- **Exercise**
Where in the records does the word "Диктант" occur? Copy each line in which it does.

+ + +

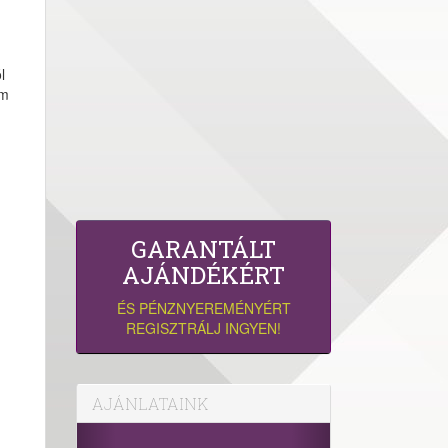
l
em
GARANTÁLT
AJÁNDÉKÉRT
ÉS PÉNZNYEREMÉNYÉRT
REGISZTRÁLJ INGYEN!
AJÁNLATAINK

+ + +

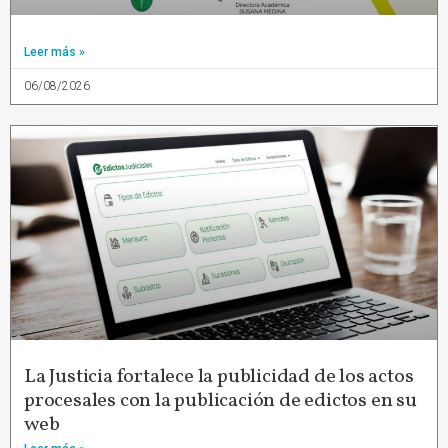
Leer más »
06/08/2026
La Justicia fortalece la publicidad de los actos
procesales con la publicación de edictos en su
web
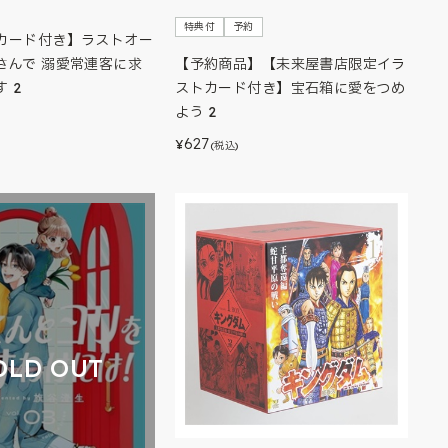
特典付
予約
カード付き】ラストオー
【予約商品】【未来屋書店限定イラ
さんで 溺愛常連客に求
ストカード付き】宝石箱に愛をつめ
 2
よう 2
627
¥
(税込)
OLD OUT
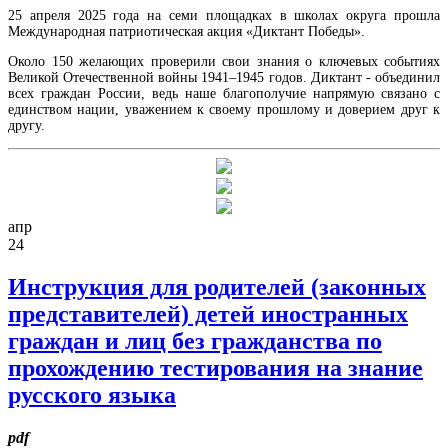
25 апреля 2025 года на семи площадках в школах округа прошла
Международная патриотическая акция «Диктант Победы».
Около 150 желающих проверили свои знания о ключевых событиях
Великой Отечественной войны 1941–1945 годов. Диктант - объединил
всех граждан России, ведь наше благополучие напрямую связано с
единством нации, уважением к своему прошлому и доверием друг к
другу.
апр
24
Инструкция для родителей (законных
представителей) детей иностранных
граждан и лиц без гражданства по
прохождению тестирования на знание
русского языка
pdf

+ + +

- **Result below**
Международная патриотическая акция «Диктант Победы».
Великой Отечественной войны 1941–1945 годов. Диктант - объединил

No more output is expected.